--- Work required ---
Could you set down the listing below exactly, leaving out its pictures?

::: Supplied information

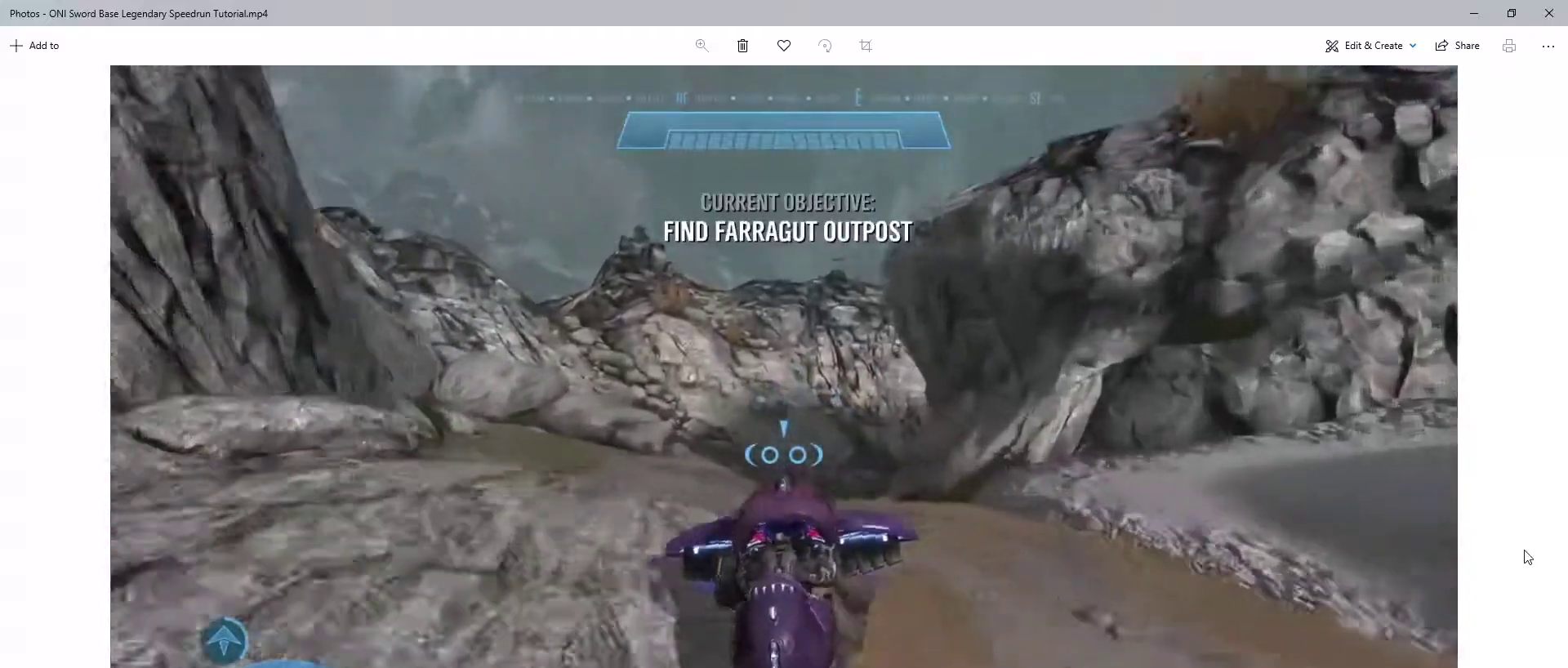
{"keys": ["w"], "mouse": [], "events": []}
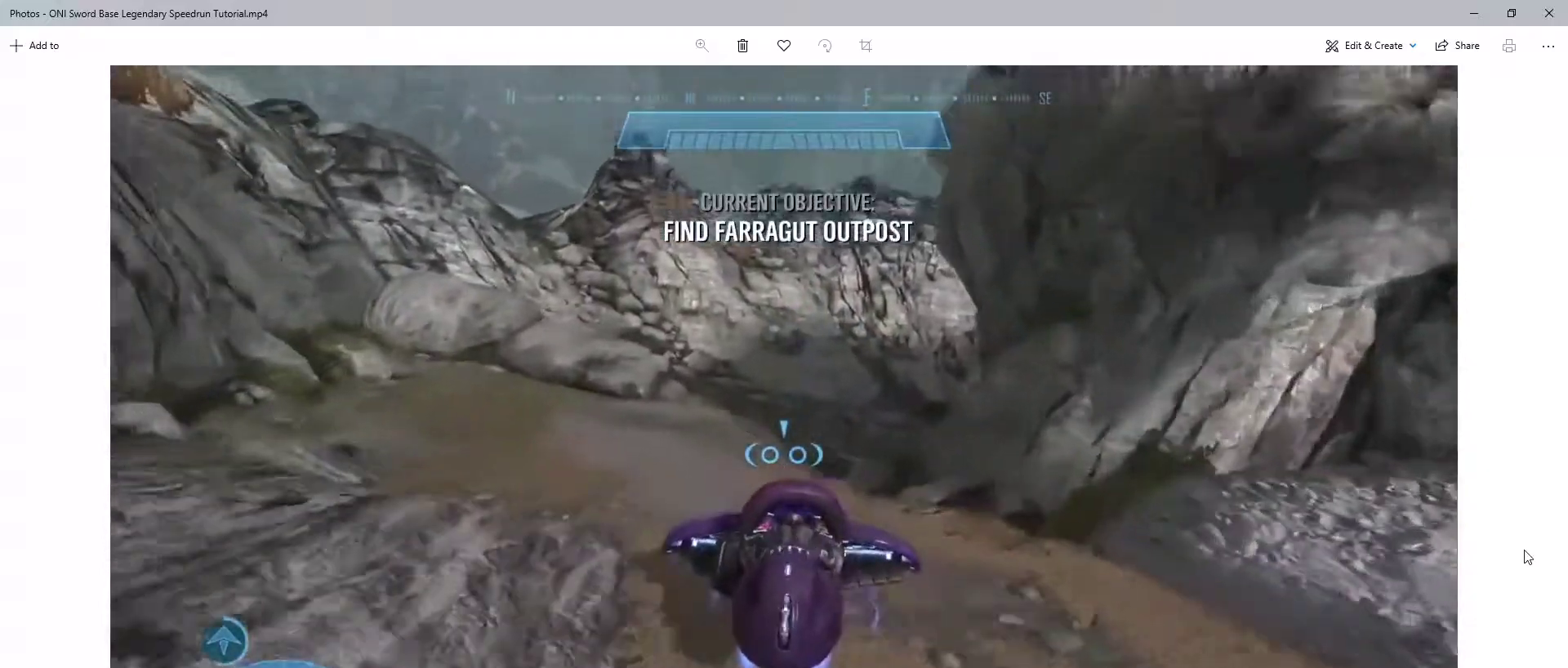
{"keys": ["w"], "mouse": [], "events": []}
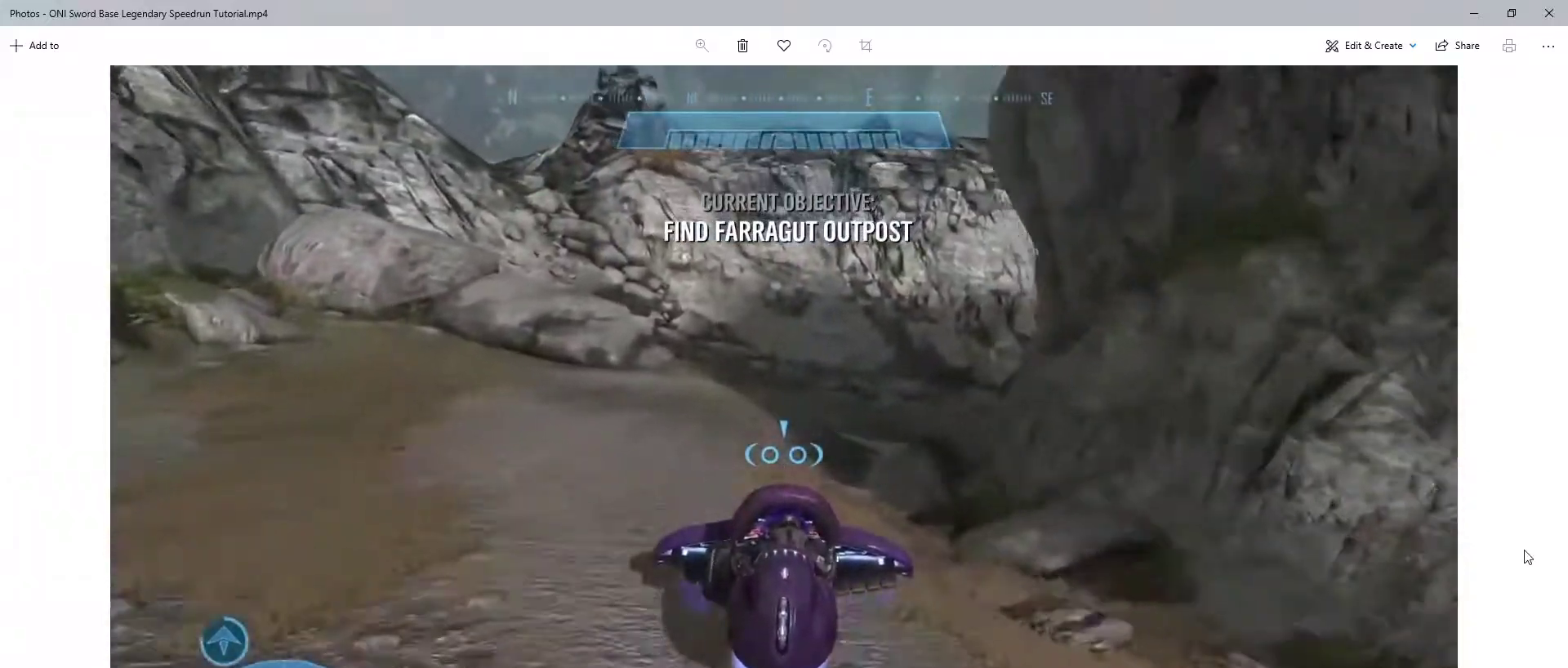
{"keys": ["w"], "mouse": ["right"], "events": [[367, "mouse_right", "down"]]}
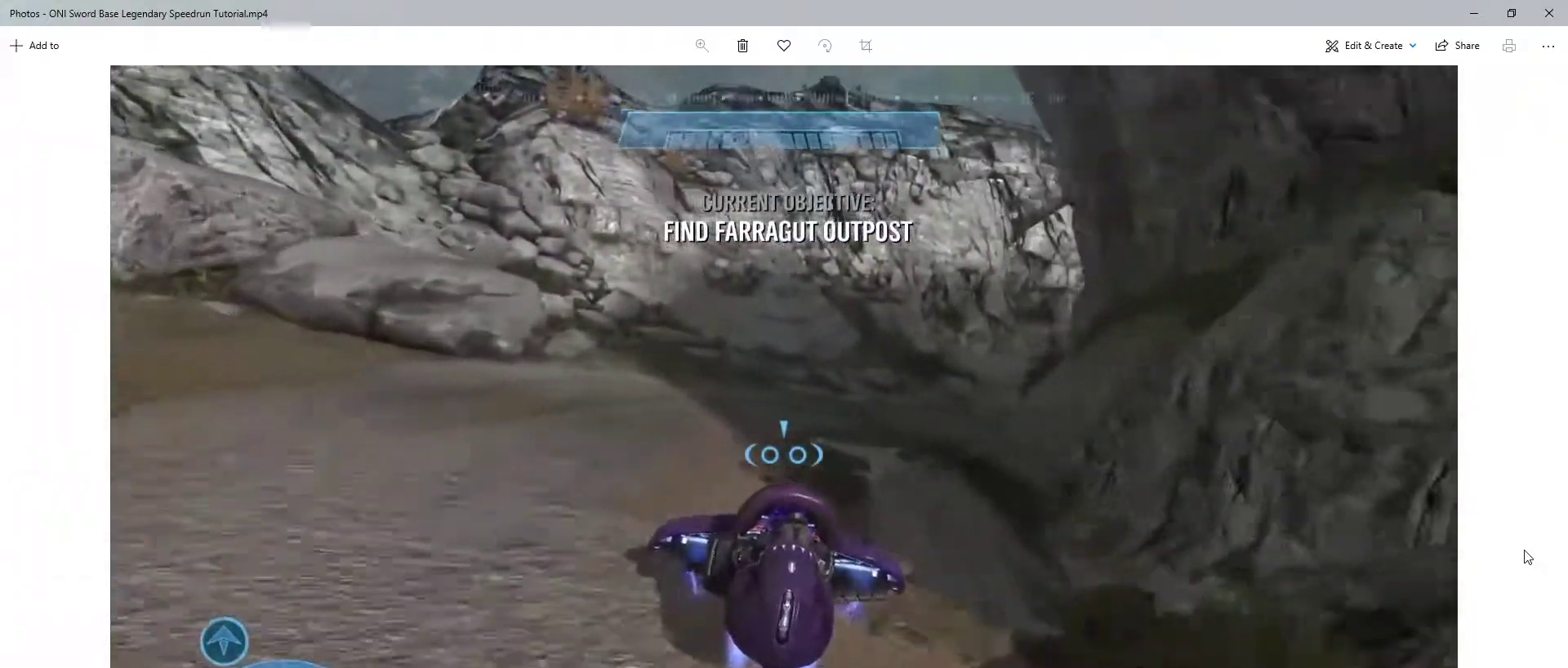
{"keys": ["w"], "mouse": ["right"], "events": []}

::::::

--- Solution below ---
{"keys": ["w"], "mouse": [], "events": []}
{"keys": ["w"], "mouse": [], "events": []}
{"keys": ["w"], "mouse": ["right"], "events": [[367, "mouse_right", "down"]]}
{"keys": ["w"], "mouse": ["right"], "events": []}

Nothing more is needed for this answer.